The research at Intel® Parallel Computing Center (IPCC) at Dana-Farber Cancer Institute (DFCI) is dedicated to develop a cutting-edge solution for the next-generation HPC platform for structural biology, based on Intel® Many Integrated Coprocessor Architecture. The center focuses on a grand computational challenge in modern life sciences, i.e., visualizing biological molecules in action at atomic resolution by single-molecule electron microscopy and related nanotechnology. The research team in the IPCC at DFCI capitalizes on a wide spectrum of expertise, from software engineering, HPC, biophysicis, to molecular biology and immunology, a comprehensive blend of computer engineering and life sciences. We seek to capitalize on the tremendous potential of Intel’s coprocessor architecture, as well as heterogeneous parallel computing, to advance our capability to process a rapidly increasing volume of electron microscopy data that “encrypts” the fundamental structural “codes” of life.
Understanding the structure-function relationship of biological macromolecules represents a central focus common to much molecular biomedicine research in contemporary life sciences. Among the technologies available for biological structure analysis, cryo-electron microscopy (cryo-EM) is emerging as a promising tool to visualize the three-dimensional (3D) structures of single biomolecules in their native functional states. However, because biomolecules are highly sensitive to radiation damage by the electron beam, the molecular images have to be taken at a low dose that gives rise to an extremely high degree of noise in the formation of the image. This situation leads to one of the most critical challenges facing computational approaches to cryo-EM reconstruction of biomolecules; namely, the extraction of signal from heavy noise.
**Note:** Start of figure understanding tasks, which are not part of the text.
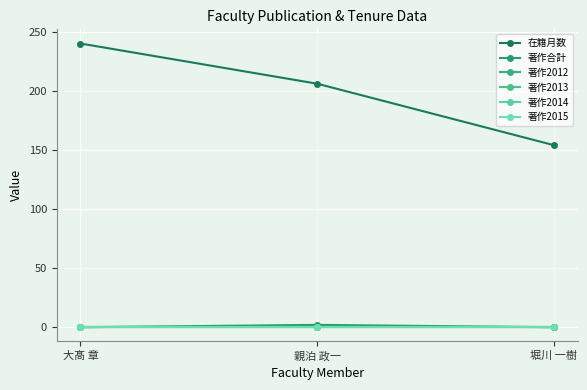

Count the number of categories in the chart.

3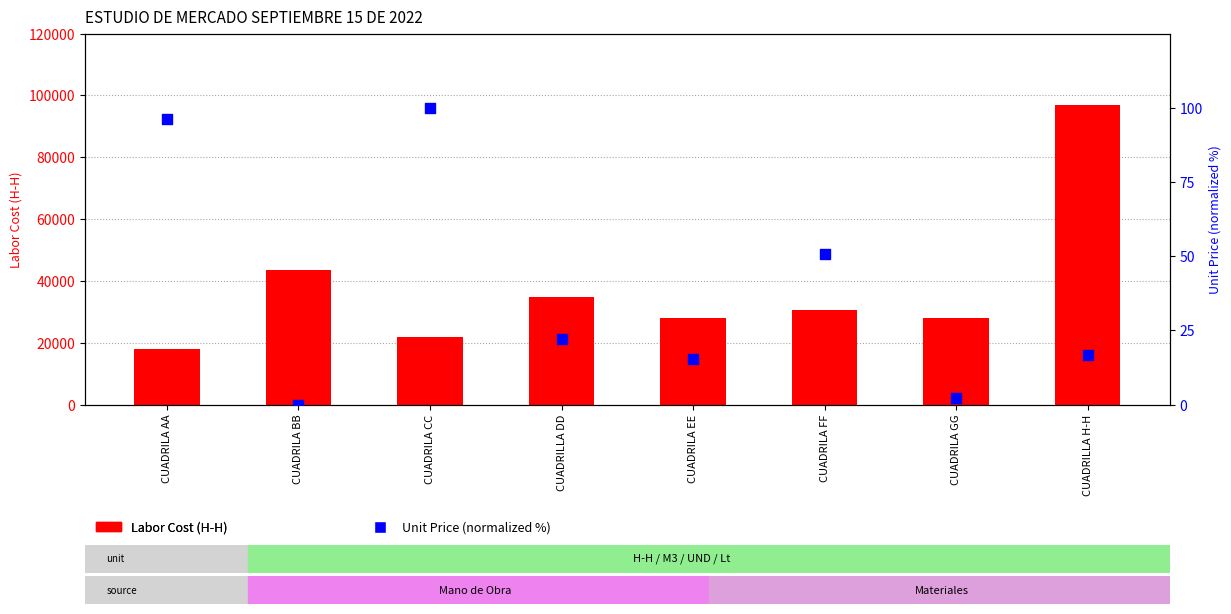

What is the total value across all series at CUADRILLA DD?

34710.7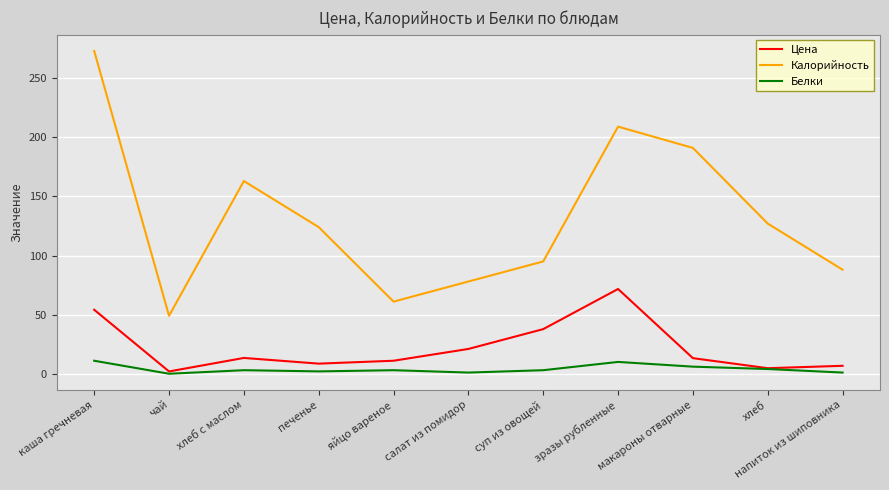

True or false: Калорийность and Цена cross at least once.

False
This involves the analysis of a large number of very noisy images that allows one to reconstruct the entire structure of the molecule up to atomic resolution through averaging and statistical techniques. Such a procedure is highly data-intensive and computationally demanding; the computing cost increases dramatically with the increase of resolution and structural diversity, or the decrease of the signal-to-noise (SNR) ratio.
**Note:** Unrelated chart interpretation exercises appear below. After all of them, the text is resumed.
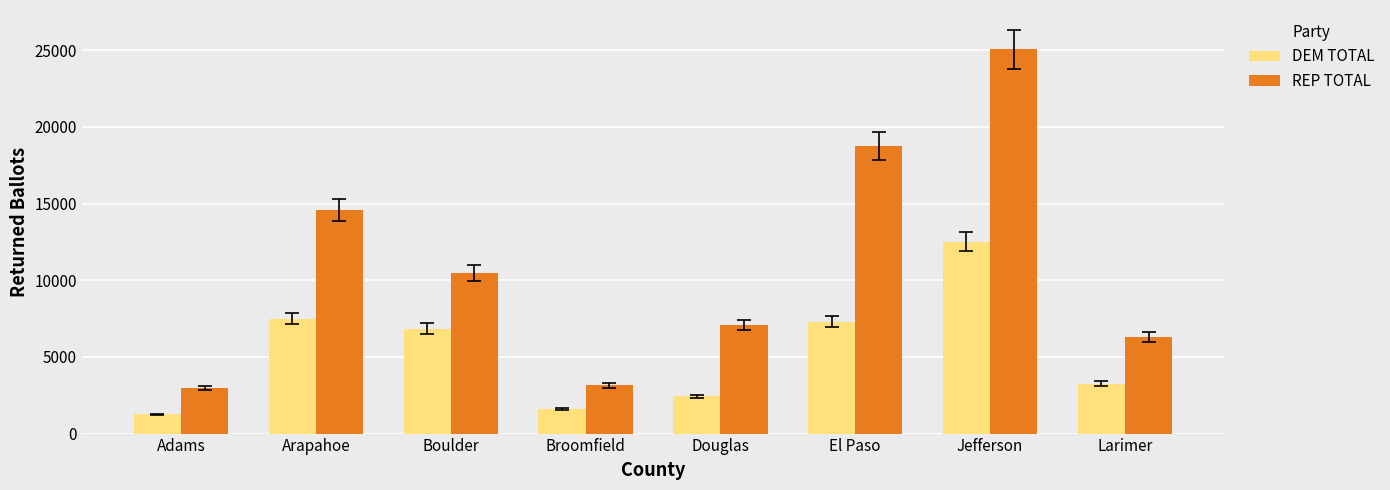

Rank the series by their average value, from lowest to highest.

DEM TOTAL, REP TOTAL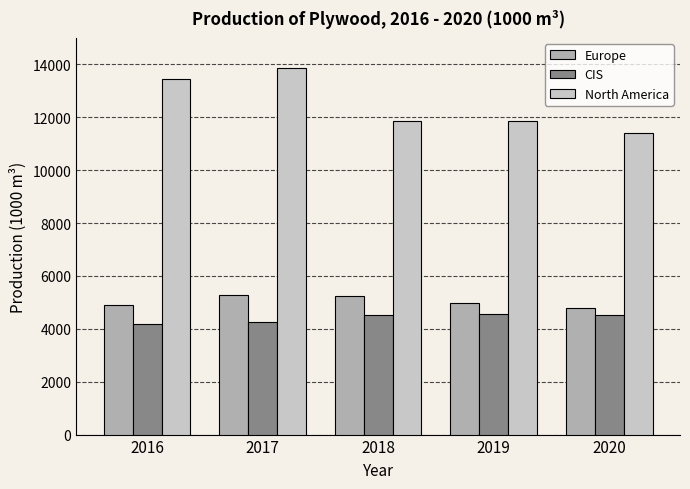

Which series has the largest total across all categories?

North America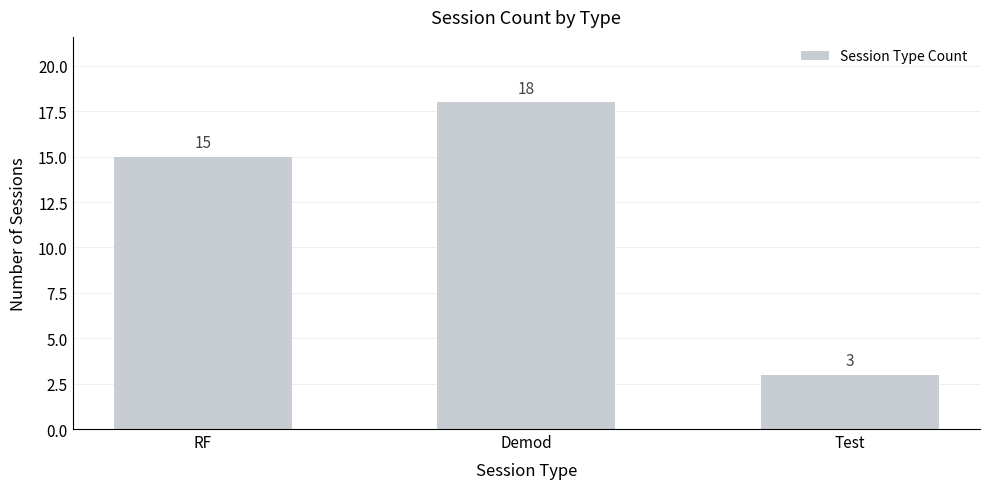

What is the sum of all values?

36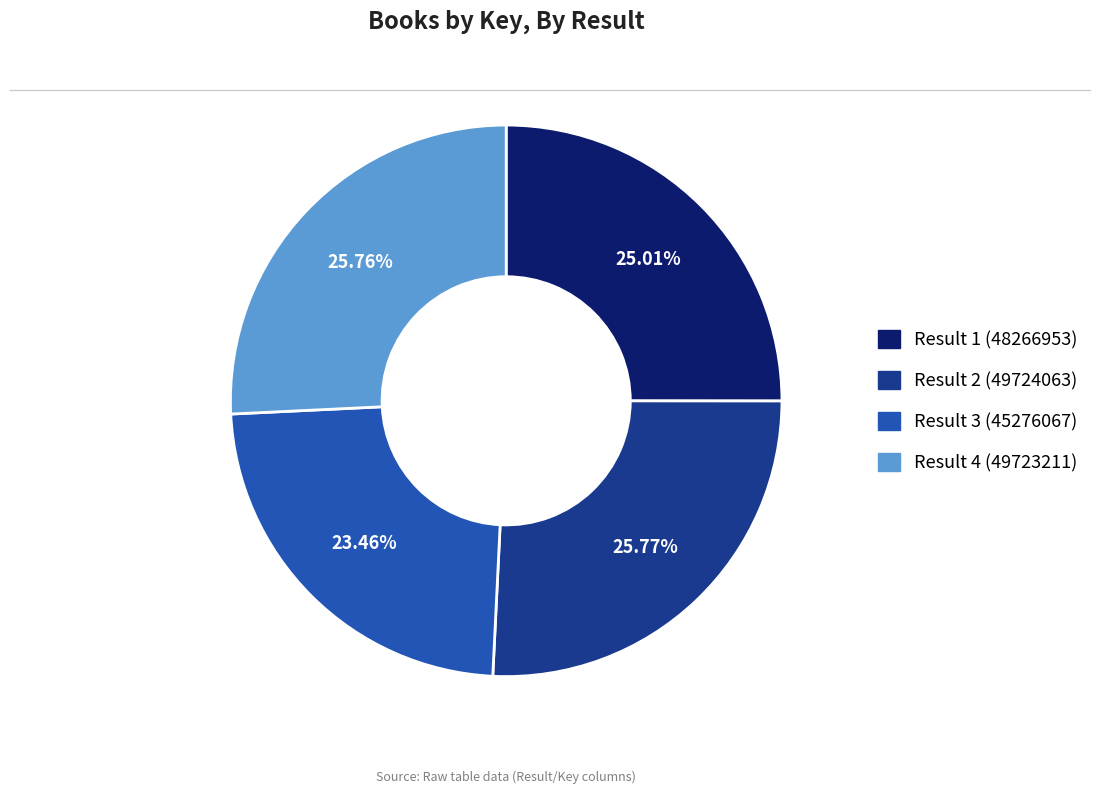

Is there a majority slice in this chart?

No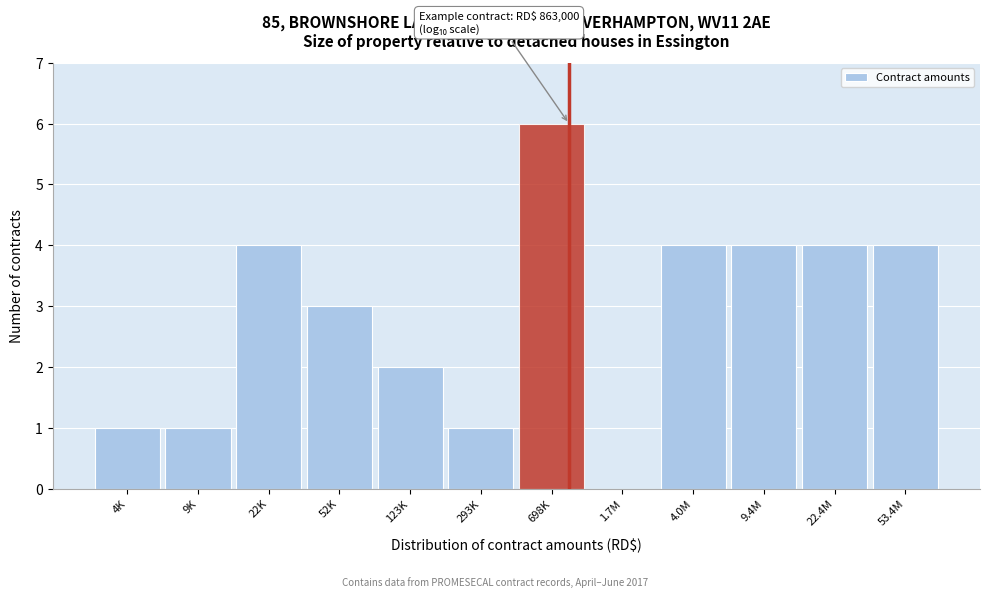

Reading right to left, extract all data points from this chart.

53.4M=4	22.4M=4	9.4M=4	4.0M=4	1.7M=0	698K=6	293K=1	123K=2	52K=3	22K=4	9K=1	4K=1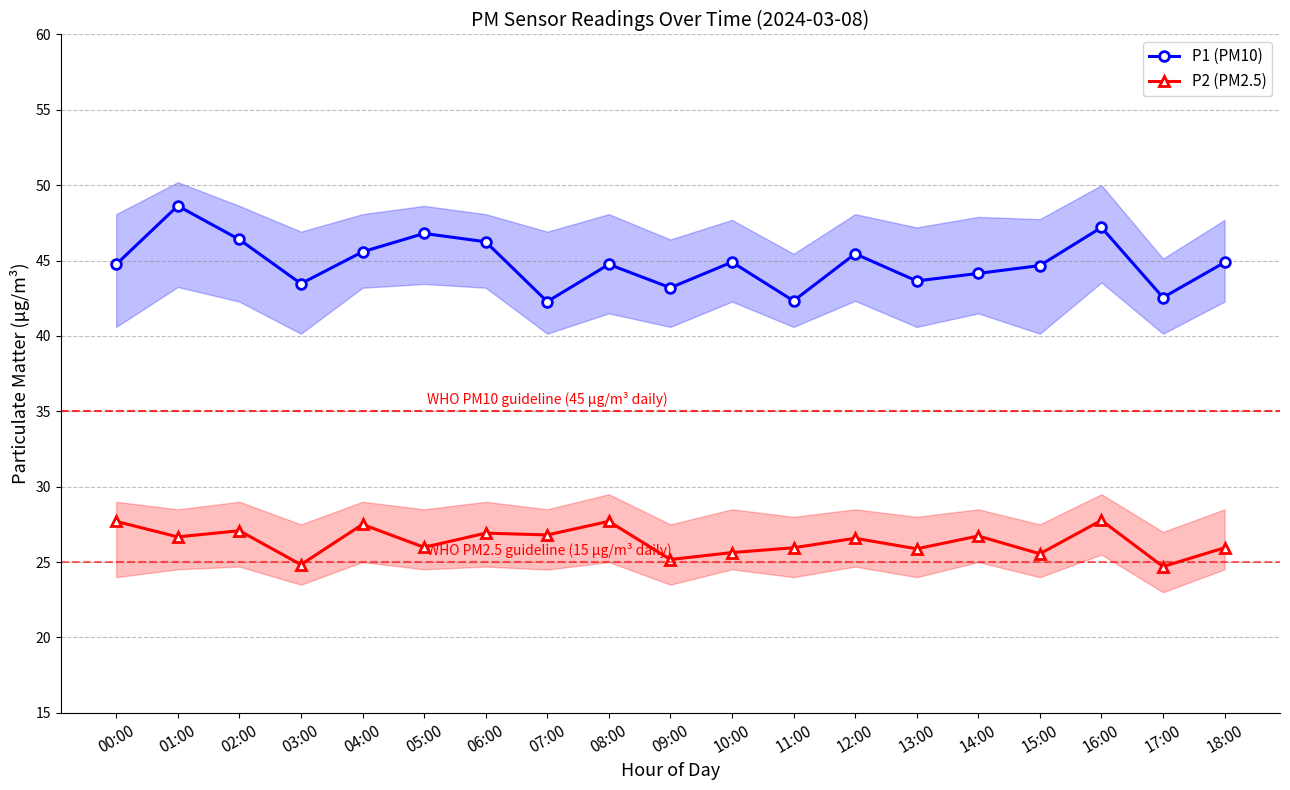

Reading left to right, list all the values displayed in this chart.

P1 (PM10): 44.8	48.6	46.4	43.5	45.6	46.8	46.2	42.3	44.8	43.2	44.9	42.3	45.5	43.6	44.1	44.7	47.2	42.5	44.9
P2 (PM2.5): 27.7	26.7	27.1	24.8	27.5	26.0	26.9	26.8	27.7	25.2	25.6	25.9	26.6	25.9	26.7	25.6	27.8	24.7	25.9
Instead of simply migrating the existing cryo-EM software codes, the research at IPCC at DFCI aims to build a coherent software-hardware system that implements novel machine-learning methods for massively parallel cryo-EM data processing; the particular focus of these efforts will be weak signal extraction, 3D reconstruction and verification at the single-molecule level, taking full advantage of Intel MIC Architecture in a supercomputing environment. So far, there is no software package in structural biology optimized for the Intel® Xeon® processors and Intel® Xeon Phi™ coprocessors, representing a significant disadvantage. We anticipate that the system will become the first of its kind in computational tools for structural biology, being able to process a huge amount of highly noisy image data for structure determination in a heretofore unachievable manner. The software package developed in IPCC@DFCI will be released as free open-source software under GPL to the scientific and industrial community. Further development along this avenue will complete a new generation of Intel Xeon coprocessors supercomputing platform for ultra-high-resolution reconstruction of single biomolecules in their native states. Such a platform may emerge as a general resource for future parallel computing applications in structural biology and molecular medicine.